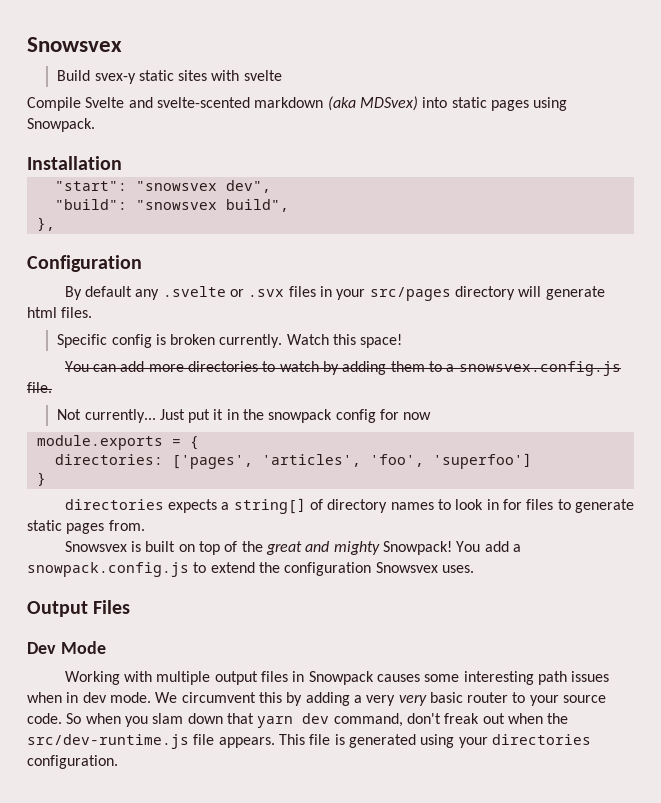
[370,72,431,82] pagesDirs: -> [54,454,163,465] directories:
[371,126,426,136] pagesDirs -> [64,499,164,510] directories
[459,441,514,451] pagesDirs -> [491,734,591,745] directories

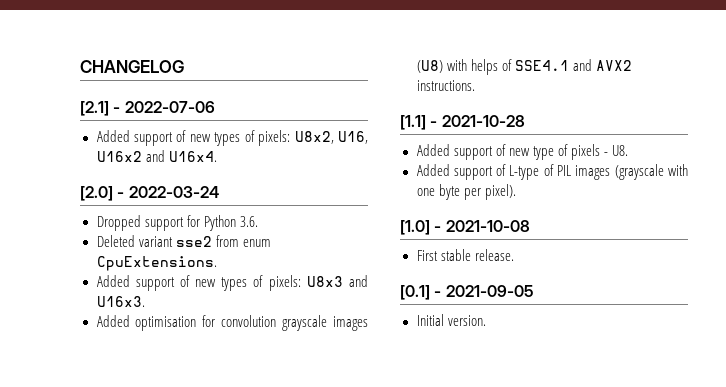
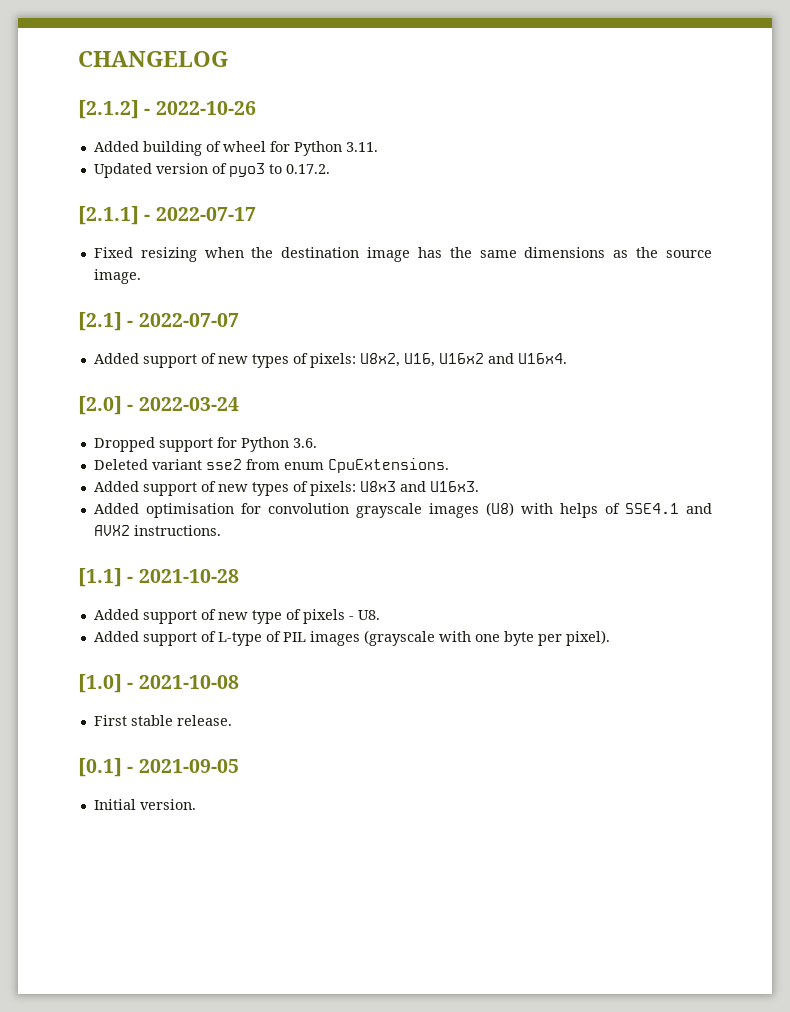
(184, 66) none -> [78,100,256,119] [93,141,378,156] [93,163,330,178] [78,206,256,225] [93,247,712,262] [93,269,141,284] // [2.1.2] - 2022-10-26 // Added building of wheel for Python 3.11. // Updated version of pyo3 to 0.17.2. // [2.1.1] - 2022-07-17 // Fixed resizing when the destination image has the same dimensions as the source image.
[124,101,215,113] 2022-07-06 -> [138,313,239,327] 2022-07-07

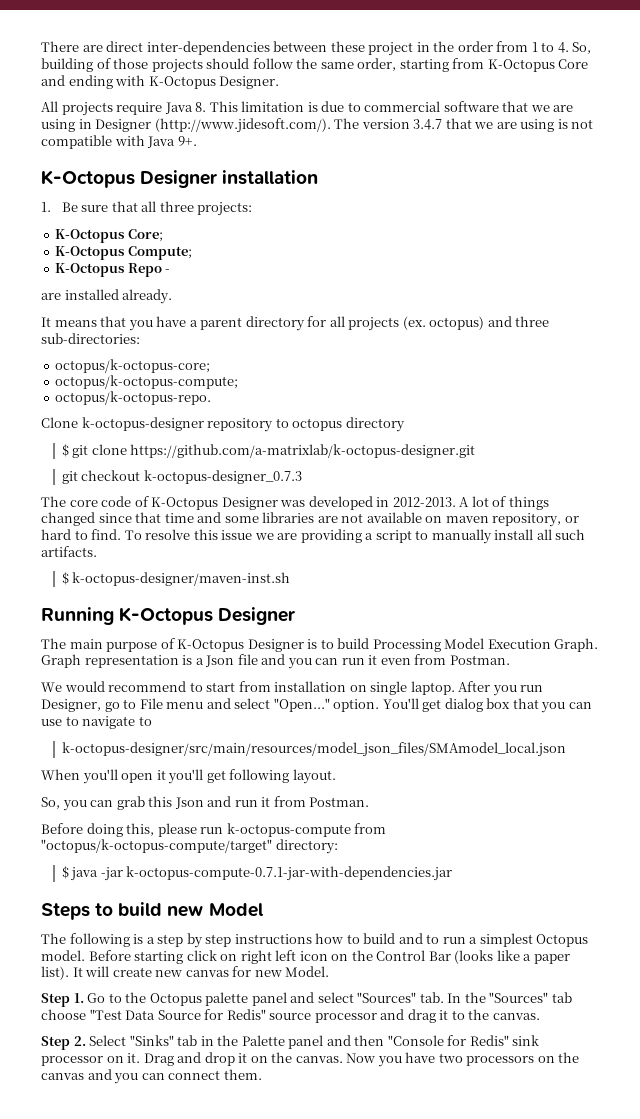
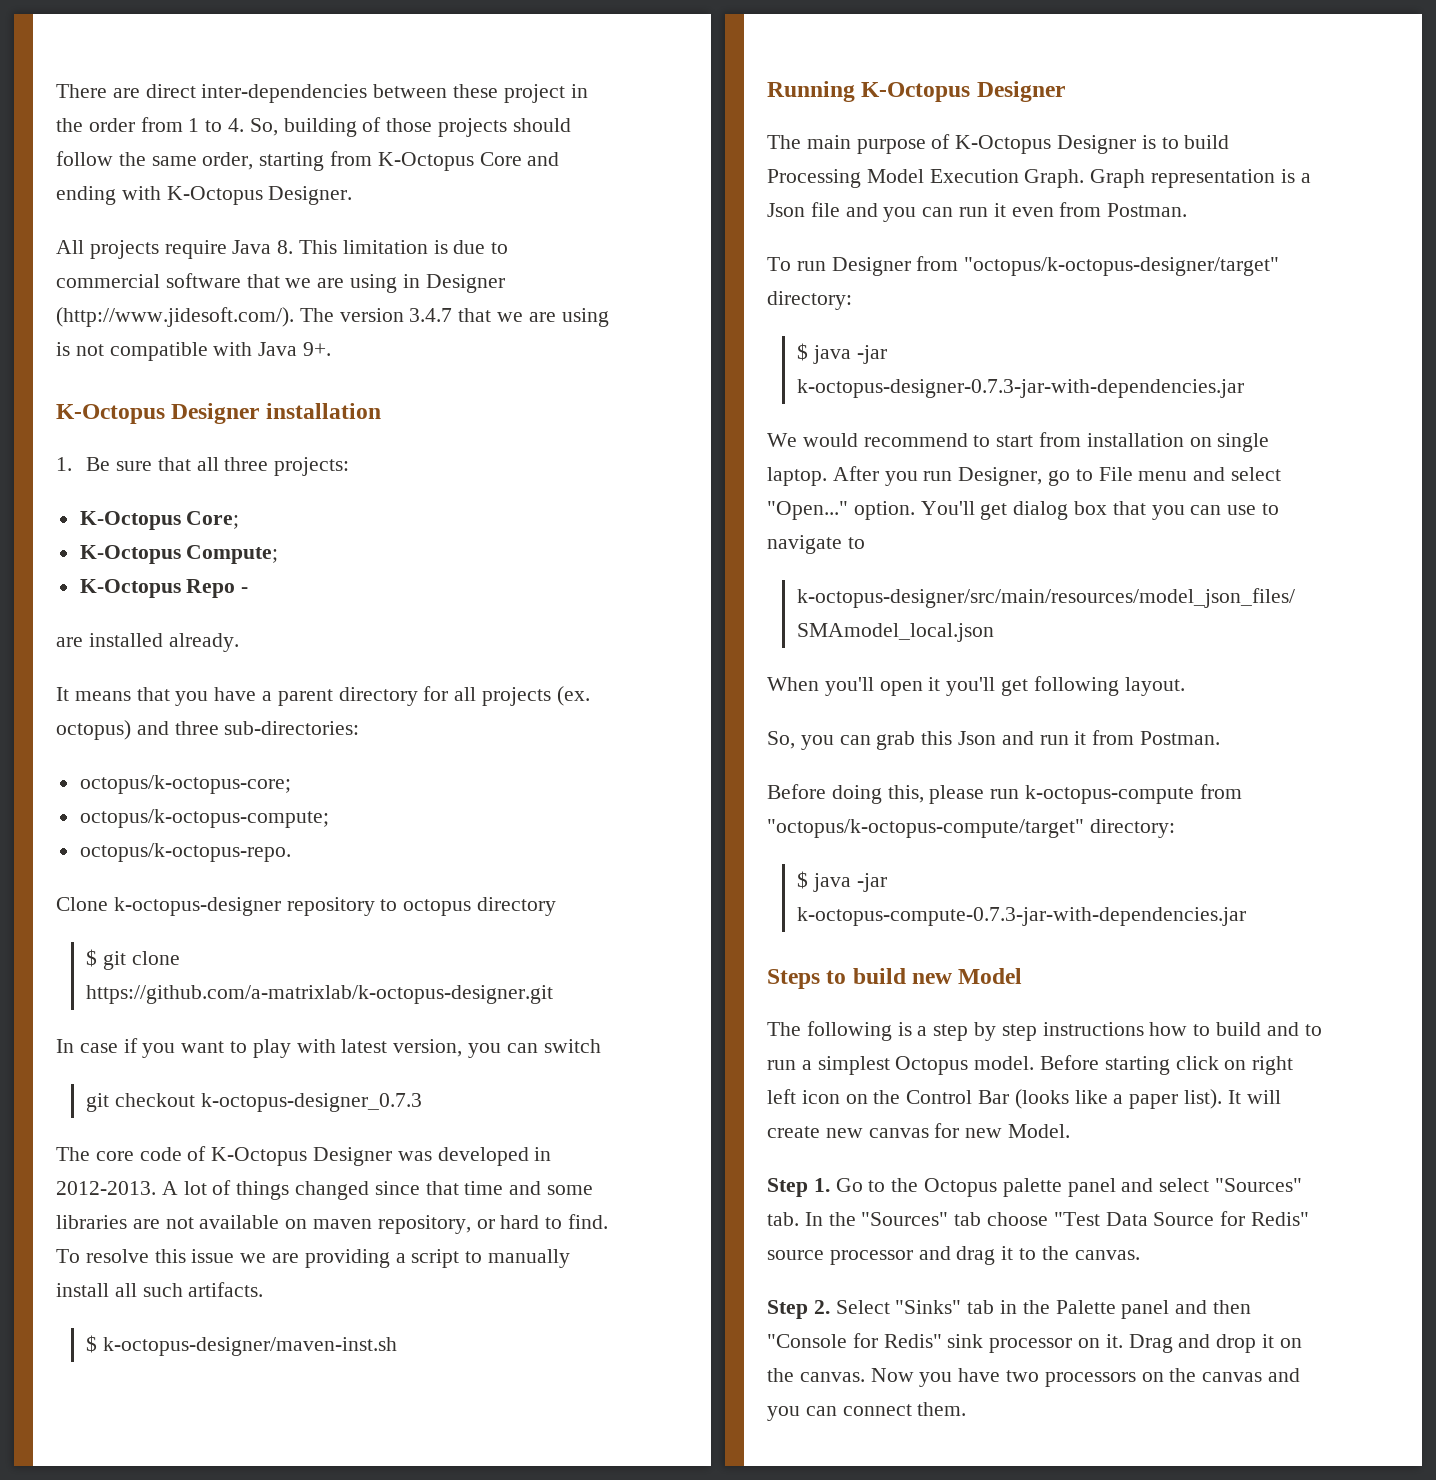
(476, 451) none -> [56,1038,601,1058] // In case if you want to play with latest version, you can switch
(510, 660) none -> [767,256,1280,276] [767,291,852,310] [797,343,887,364] [797,379,1245,398] // To run Designer from "octopus/k-octopus-designer/target" directory: // $ java -jar k-octopus-designer-0.7.3-jar-with-dependencies.jar
[126,866,453,881] k-octopus-compute-0.7.1-jar-with-dependencies.jar -> [797,907,1247,926] k-octopus-compute-0.7.3-jar-with-dependencies.jar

#####

The answer should contain nothing but the lines from the top of the data above through the line containing "(476, 451) none", copied exactly, with no images.

[370,72,431,82] pagesDirs: -> [54,454,163,465] directories:
[371,126,426,136] pagesDirs -> [64,499,164,510] directories
[459,441,514,451] pagesDirs -> [491,734,591,745] directories

(184, 66) none -> [78,100,256,119] [93,141,378,156] [93,163,330,178] [78,206,256,225] [93,247,712,262] [93,269,141,284] // [2.1.2] - 2022-10-26 // Added building of wheel for Python 3.11. // Updated version of pyo3 to 0.17.2. // [2.1.1] - 2022-07-17 // Fixed resizing when the destination image has the same dimensions as the source image.
[124,101,215,113] 2022-07-06 -> [138,313,239,327] 2022-07-07

(476, 451) none -> [56,1038,601,1058] // In case if you want to play with latest version, you can switch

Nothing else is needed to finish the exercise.